Del 8.1
Gammal kärlek rostar aldrig.
Le bruit des vagues s’écrasant contre la grève avait quelque chose d’apaisant. Malgré son irrégularité, on pouvait croire en l’écoutant qu’il ne cesserait jamais. C’était cet aspect immuable de la mer, cette impression que l’on pourrait rester assis devant éternellement sans que rien ne change, comme un phare de certitude qui s’opposait à la mouvance de la vie, une musique dont la constance permettait d’oublier les vicissitudes de notre condition.
La mer m’avait manqué. L’immensité céruléenne sous l’immensité azur. L’infini où l’on pouvait disparaître en le regardant. Je pouvais rester des heures à l’observer, négliger le passage du temps, en abolir le cours juste pour écouter les vagues se fracasser…
La mer m’avait manqué, et je comprenais tout juste à quel point. Il est des choses dont on ne se rend compte de l’absence que lorsqu’on les retrouve. Ainsi, de nouveau face aux vagues, c’était comme si je retrouvais ma place, en dehors du temps dans un mélange entre souvenir et instant présent. J’étais bien.
Matthias et moi faisions une petite pause avant de retourner voir madame Marcili et conclure ainsi l’affaire. Ma première affaire de chaïrétique. Je n’avais certes pas fait beaucoup, mais j’étais du moins satisfait d’avoir pu apporter mon aide. Et, étonnamment, Matthias s’était transformé en être humain à peu près décent le temps de l’affaire. Il restait à voir si cela allait continuer.
J’avais aussi pu constater l’efficacité de l’hackeuse qui travaillait avec les Vermeil -Yolande Bankerol de son nom. Après ma suggestion concernant les anciens propriétaires, et puisqu’il était arrivé à la même conclusion, Matthias avait passé un appel à madame Bankerol pour lui demander si elle pouvait trouver la trace des personnes qui habitaient autrefois la maison de madame Marcili. A peine un quart d’heure plus tard, Matthias avait reçu un SMS contenant toutes les informations dont nous avions besoin.

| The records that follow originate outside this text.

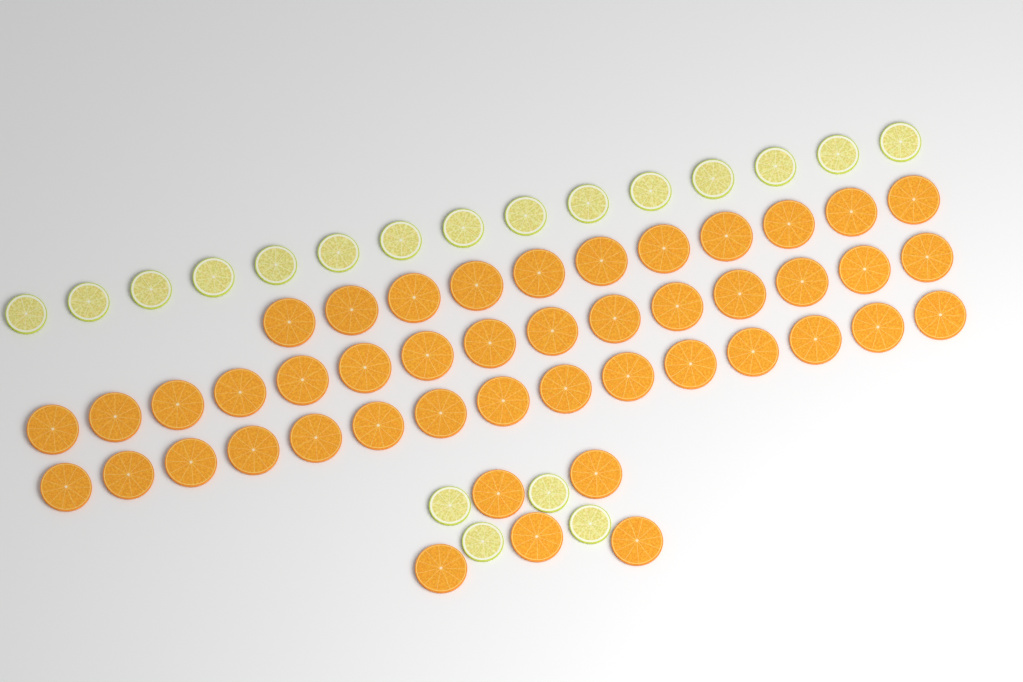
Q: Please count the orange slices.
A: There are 46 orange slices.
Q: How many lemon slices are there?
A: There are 19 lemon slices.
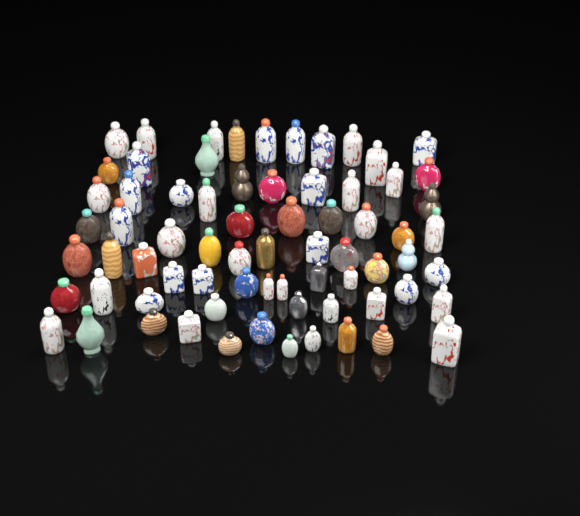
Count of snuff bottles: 71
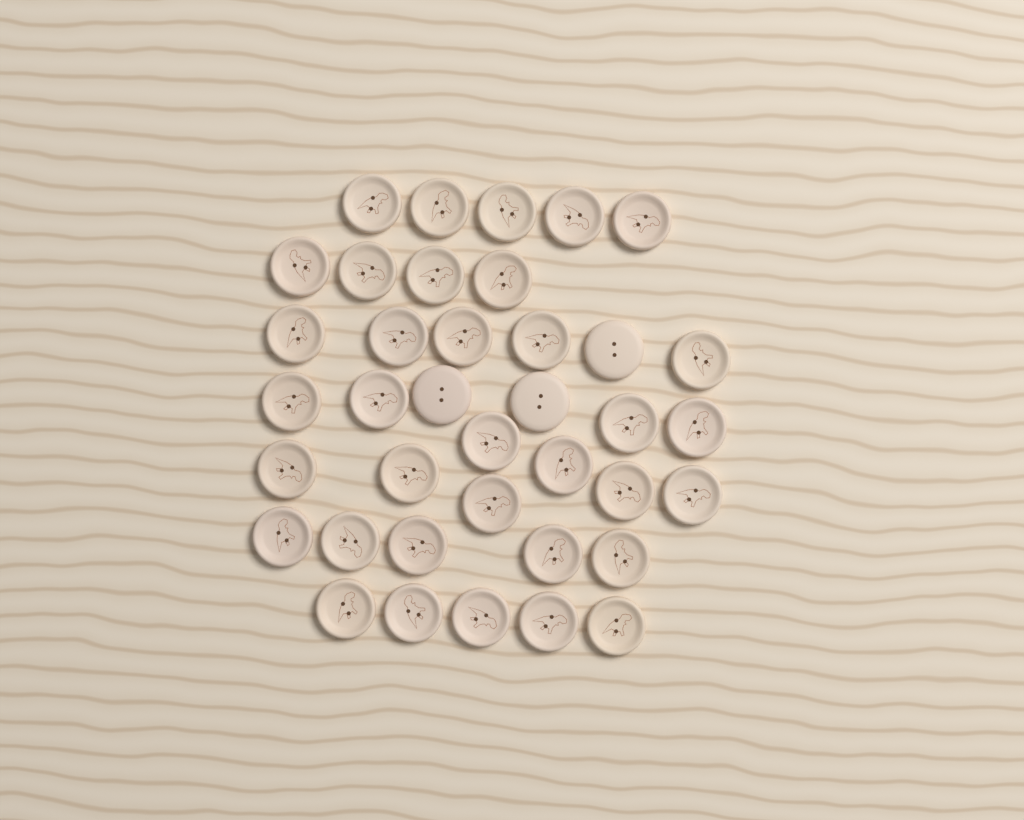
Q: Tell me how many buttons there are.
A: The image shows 38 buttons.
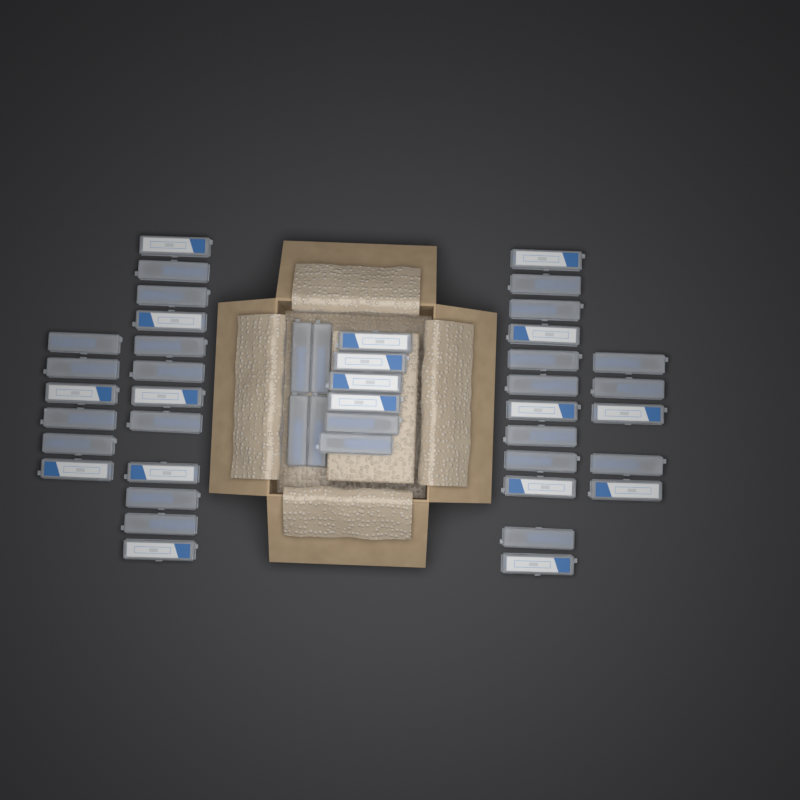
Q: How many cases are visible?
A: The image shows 45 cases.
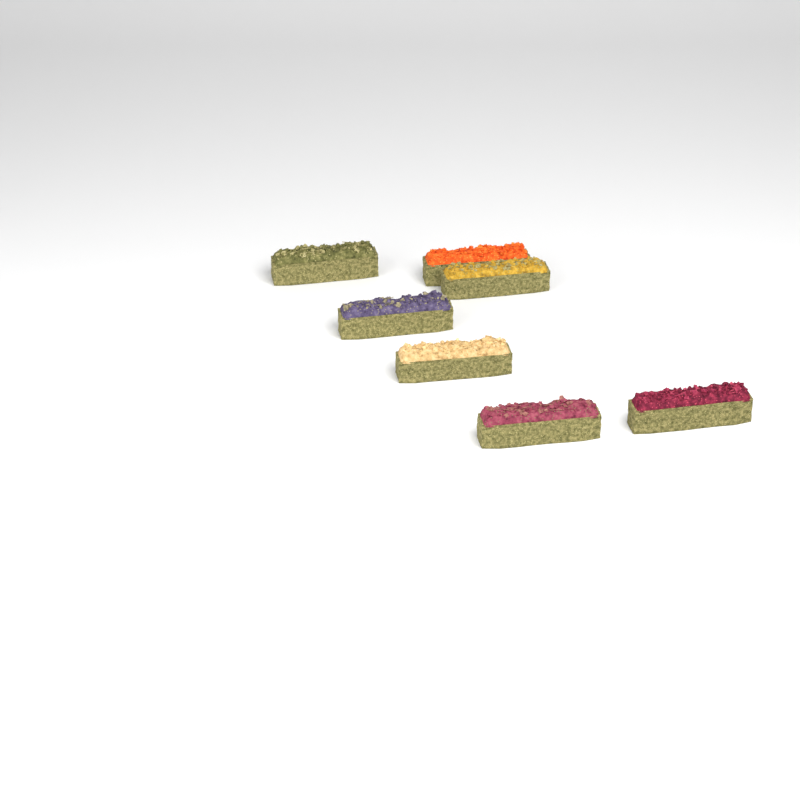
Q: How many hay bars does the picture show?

La maison appartenait avant à un couple dont la femme était morte une dizaine d’années avant que madame Marcili ne rachetât la maison. Le mari, peu de temps après la mort de son épouse, avait mis la maison en vente avant de partir habiter dans sa résidence secondaire au bord de la Méditerranée. L’esprit qui nous occupait devait donc être celui de la femme, et les dix ans passés comme esprit expliquaient sa faible substance et par conséquent l’échec du rituel de possession physique.

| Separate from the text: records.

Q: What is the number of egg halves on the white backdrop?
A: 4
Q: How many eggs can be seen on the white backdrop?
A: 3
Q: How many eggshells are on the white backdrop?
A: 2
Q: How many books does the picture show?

Immédiatement après la lecture du SMS, Matthias avait décidé que nous irions voir ipso facto cet homme pour l’interroger sur le nombre mystérieux. La décision semblait effectivement logique, mais cela représentait plus de cinq heures de route, et pour l’aller seulement. Bien entendu, je n’ignorais pas que la chaïrétique imposait parfois de partir loin à l’improviste, mais une telle désinvolture me laissait perplexe.
- On prend la voiture ? » ai-je donc demandé.
- Nope ! » m’a répondu Matthias. « On va passer par le Millepertuis.
Je dus faire une drôle de tête car il se mit à rire.
- C’est ta première fois ?
- Hum… oui. Ils nous avaient un peu parlé à l’école, mais c’était surtout pour nous mettre en garde et nous dire d’être prudent.
- Ça m’étonne pas d’eux… Mais t’inquiète, c’est normal d’avoir peur quand on l’a jamais fait. Et puis je serai là pour te guider.
Matthias alla ensuite annoncer à madame Marcili que nous allions partir temporairement, mais que nous reviendrions sans doute dans l’après-midi. De mon côté, j’appréhendais ma première visite dans le domaine d’un esprit. Le Millepertuis était sans doute le moins dangereux, mais l’image que j’avais des contacts avec l’Outre-Monde était celle de pratiques régulées car dangereuses, impliquant des entités bien plus puissantes que n’importe quel humain. Est-ce que nous allions vraiment le faire ? Matthias semblait déjà y être passé, mais cela me renvoyait une image de manciologue un peu fou, inconscient des ses actes et leurs conséquences. Bref, comme il est dit vulgairement : je serrais les fesses.
Après avoir récupéré la mallette et son contenu, Matthias me demanda de le suivre jusqu’à la porte d’un placard à balais, m’expliquant que nous allions l’utiliser pour accéder au Millepertuis.
- Les placards à balais ont une connexion particulière avec les esprits ? » demandai-je incrédule.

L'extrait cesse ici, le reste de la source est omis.